EXCLUSIVE: CENTCOM says Peshmerga and Iraqi forces must work together to defeat IS

Gen. Joseph Votel visited Erbil with a message for the region: Peshmerga and Iraqi security forces, along with the Coalition, must all work together to ensure the lasting defeat of IS.
kurdistan24.net

ERBIL (Kurdistan 24) – The Commander of US Central Command (CENTCOM), Gen. Joseph Votel, visited Erbil on Sunday, with a message for the region: Kurdish Peshmerga Forces and Iraqi Security Forces (ISF), along with the Coalition, must all work together to ensure the lasting defeat of the Islamic State (IS).

Votel also stressed that the US will continue its military support for the Peshmerga.

Votel and his delegation, including Ken Gross, US Consul General in the Kurdistan Region, and Maj. Gen. Walter Piatt, the Coalition’s Deputy Commanding General for Transition, met with Nechirvan Barzani, Prime Minister of the Kurdistan Regional Government (KRG) and other KRG officials: Dr. Fuad Hussein, Chief of Staff to the Kurdistan Region Presidency, Karim Sinjari, acting Minister of Peshmerga Affairs, and military commanders Sheikh Jafaar and Najat Ali.

Before Sunday’s meeting, Votel took time out from his official duties to tour the Erbil citadel, a World Heritage site and the city’s most famous cultural landmark.

Kurdistan 24 accompanied Votel, as he visited the citadel, including its museum, and he had high praise for the Peshmerga.

They “have been key partners—a key partner of our overall coalition and partner effort—along with the [ISF], in addressing the threat of [IS], and they will continue to be very, very important in this,” he told Kurdistan 24.

“While the Peshmerga, along with the [ISF] and the Coalition, have done an outstanding job of liberating the area from [IS],” Votel explained, IS “still remains.”

“It will be very important that we work together”—Votel said, stressing the word, “together,” as he continued, “the Coalition, the Peshmerga, the government of Iraq forces—to ensure that we keep the pressure on [IS] to prevent them from coming back.”

Security in the disputed areas has deteriorated significantly since last October, when Iraqi forces attacked Kirkuk, then under Kurdish administration.
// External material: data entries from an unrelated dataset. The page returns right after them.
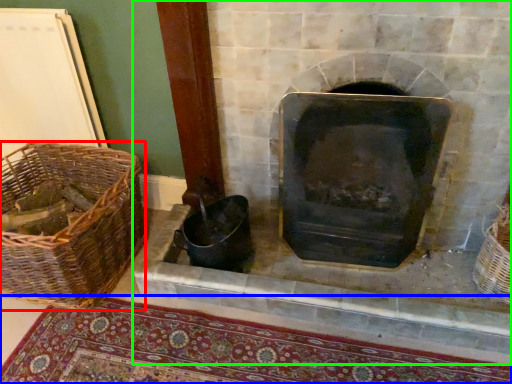
Question: Which object is the closest to the basket (highlighted by a red box)? Choose among these: mat (highlighted by a blue box) or fireplace (highlighted by a green box).

Choices:
 (A) mat
 (B) fireplace

Answer: (A)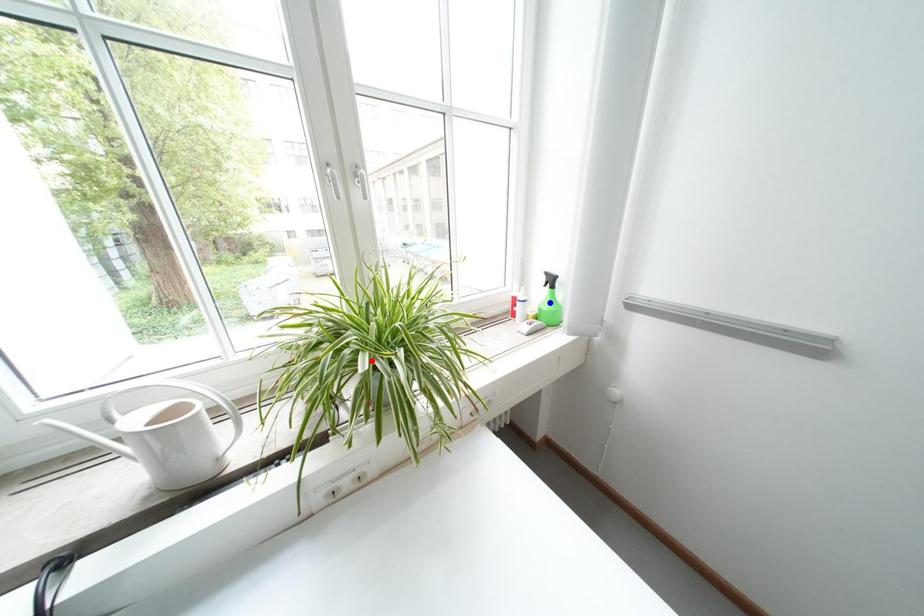
Question: In the image, two points are highlighted. Which point is nearer to the camera? Reply with the corresponding letter.

Choices:
 (A) blue point
 (B) red point

Answer: (B)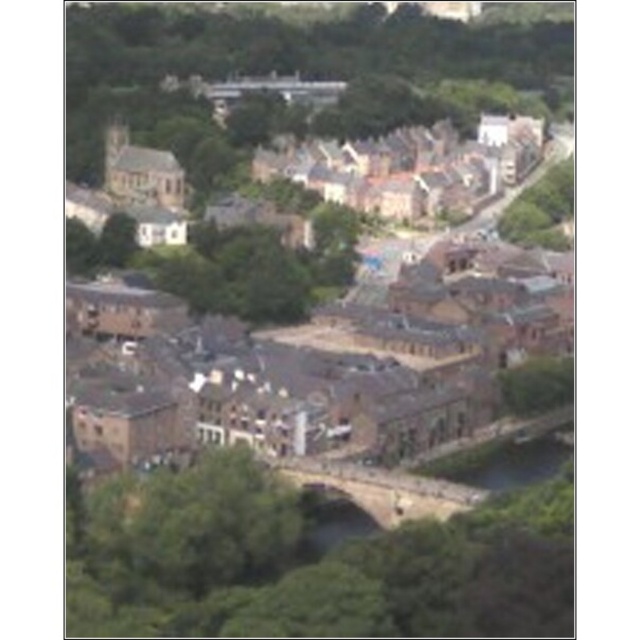
Question: Can you confirm if brown stone bridge at center is smaller than stone bridge at center?

Choices:
 (A) no
 (B) yes

Answer: (A)

Question: Does stone bridge at center have a smaller size compared to green grassy river at lower center?

Choices:
 (A) yes
 (B) no

Answer: (B)

Question: Which object is the closest to the brown stone bridge at center?

Choices:
 (A) green grassy river at lower center
 (B) brown stone buildings at center
 (C) stone bridge at center

Answer: (C)

Question: Among these objects, which one is farthest from the camera?

Choices:
 (A) green grassy river at lower center
 (B) stone bridge at center
 (C) brown stone buildings at center
 (D) brown stone bridge at center

Answer: (A)

Question: Does brown stone bridge at center appear over green grassy river at lower center?

Choices:
 (A) yes
 (B) no

Answer: (A)

Question: Which object is the farthest from the green grassy river at lower center?

Choices:
 (A) stone bridge at center
 (B) brown stone buildings at center

Answer: (B)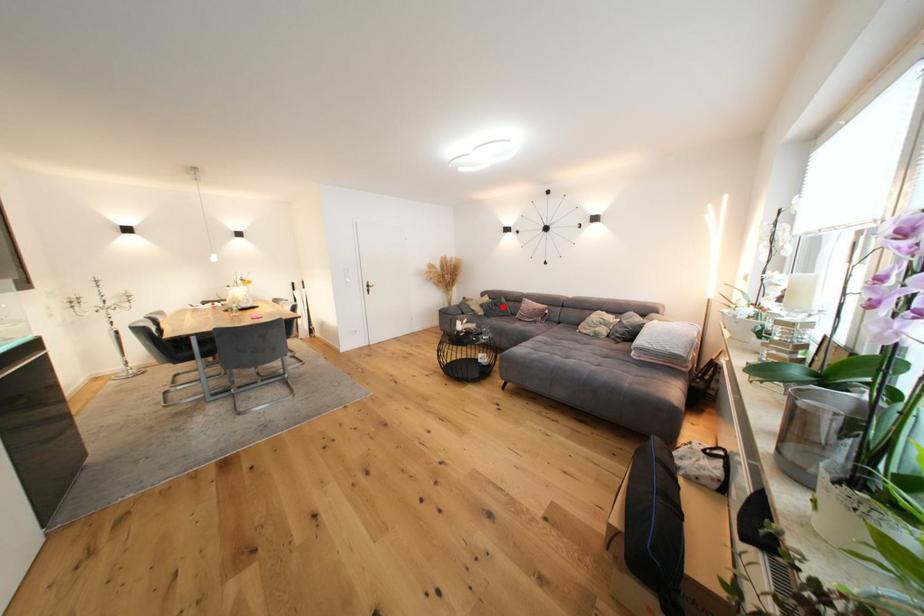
The military operation was engineered by Qassim Soleimani, head of the Quds Force of Iran’s Islamic Revolutionary Guard Corps.
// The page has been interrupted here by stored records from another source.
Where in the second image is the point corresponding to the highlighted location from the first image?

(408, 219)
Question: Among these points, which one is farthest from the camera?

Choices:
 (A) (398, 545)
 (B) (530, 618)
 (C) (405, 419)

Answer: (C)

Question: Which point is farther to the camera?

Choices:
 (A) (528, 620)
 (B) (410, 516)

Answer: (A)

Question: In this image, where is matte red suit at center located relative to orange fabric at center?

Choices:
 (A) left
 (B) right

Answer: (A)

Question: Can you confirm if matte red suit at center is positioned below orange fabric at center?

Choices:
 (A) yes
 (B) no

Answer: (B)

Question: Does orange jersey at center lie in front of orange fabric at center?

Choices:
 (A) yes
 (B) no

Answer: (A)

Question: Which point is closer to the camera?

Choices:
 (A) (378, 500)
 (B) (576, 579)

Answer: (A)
The US did little to oppose the attack, and a well-informed Washington source advised Kurdistan 24 that the State Department misled the White House about Iran’s central role, even as he suggested that the State Department, itself, reflecting the Obama-era policy of accommodating Iran, failed to comprehend that key point.

In their meeting, Gen. Votel and Prime Minister Barzani “stressed the importance of military coordination among Coalition, Iraqi, and Peshmerga forces, especially in hunting remnants of [IS] and eliminating their recent movements in the region,” according to a read-out from the Prime Minister’s office.
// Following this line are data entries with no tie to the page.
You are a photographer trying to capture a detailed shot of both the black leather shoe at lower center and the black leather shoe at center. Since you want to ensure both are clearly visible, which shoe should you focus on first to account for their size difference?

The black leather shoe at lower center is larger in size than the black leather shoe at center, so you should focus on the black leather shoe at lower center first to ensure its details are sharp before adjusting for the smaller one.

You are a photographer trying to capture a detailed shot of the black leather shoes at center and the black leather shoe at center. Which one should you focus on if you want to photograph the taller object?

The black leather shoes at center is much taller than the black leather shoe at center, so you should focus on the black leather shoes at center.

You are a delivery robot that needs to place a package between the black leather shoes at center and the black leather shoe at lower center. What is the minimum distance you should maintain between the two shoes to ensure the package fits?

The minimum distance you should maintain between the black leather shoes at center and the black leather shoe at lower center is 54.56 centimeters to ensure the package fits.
“Coordination between Coalition and Peshmerga forces was highly valued,” the statement continued, noting that the US “emphasized they will continue military support” for the Peshmerga.

“The Coalition is going to do our best,” Votel stressed to Kurdistan 24, “to help” the Peshmerga and ISF work together “to identify and eliminate” the threat from IS—which “is a threat to Kurdistan, is a threat to Iraq, is a threat to members of the coalition.”

The US General stressed the need to continue “to work together” through entities like the Kurdistan Training Coordination Center (KTCC) in Erbil.

“That will be very important,” Votel concluded.

Two weeks ago, the KTCC held a ceremony to mark a transfer of authority from the Coalition’s deactivated ground forces command to CJTF-OIR, as well as a change of command at the KTCC, from one member of the Coalition, Germany, to another, Italy.

Piatt attended that ceremony and spoke very highly of the Kurdish forces then, telling Kurdistan 24 that the Peshmerga had “the spirit of a fighter.”

“You ask any Coalition member, they have great respect for the Peshmerga,” Piatt affirmed. “We learn also from them. This is not just student and teacher.”

On Sunday, Piatt told Kurdistan 24, that IS is “exploiting seams” between the Peshmerga and ISF. “So it’s very important now that we have great security cooperation” between them. 

At the citadel, Votel and the US forces accompanying him, including Piatt, were presented with insights into Kurdish history, as well as some live Kurdish entertainment at the end of their tour.

Although Votel had previously visited Erbil, this was his first visit to the citadel, he told Kurdistan 24.

The Erbil citadel was named a World Heritage Site in June 2014. As UNESCO pronounced then, “The citadel is today one of the most dramatic and visually exciting cultural sites not only in the Middle East but also in the world.” The Kurdish Project explains.

The KRG began renovating the ancient site in 2010. Ironically, when the citadel gained international recognition four years later, it was just as IS—notorious as a destroyer of such sites—had overrun Mosul and stood poised to threaten the Kurdistan Region, the Middle East, and areas far beyond.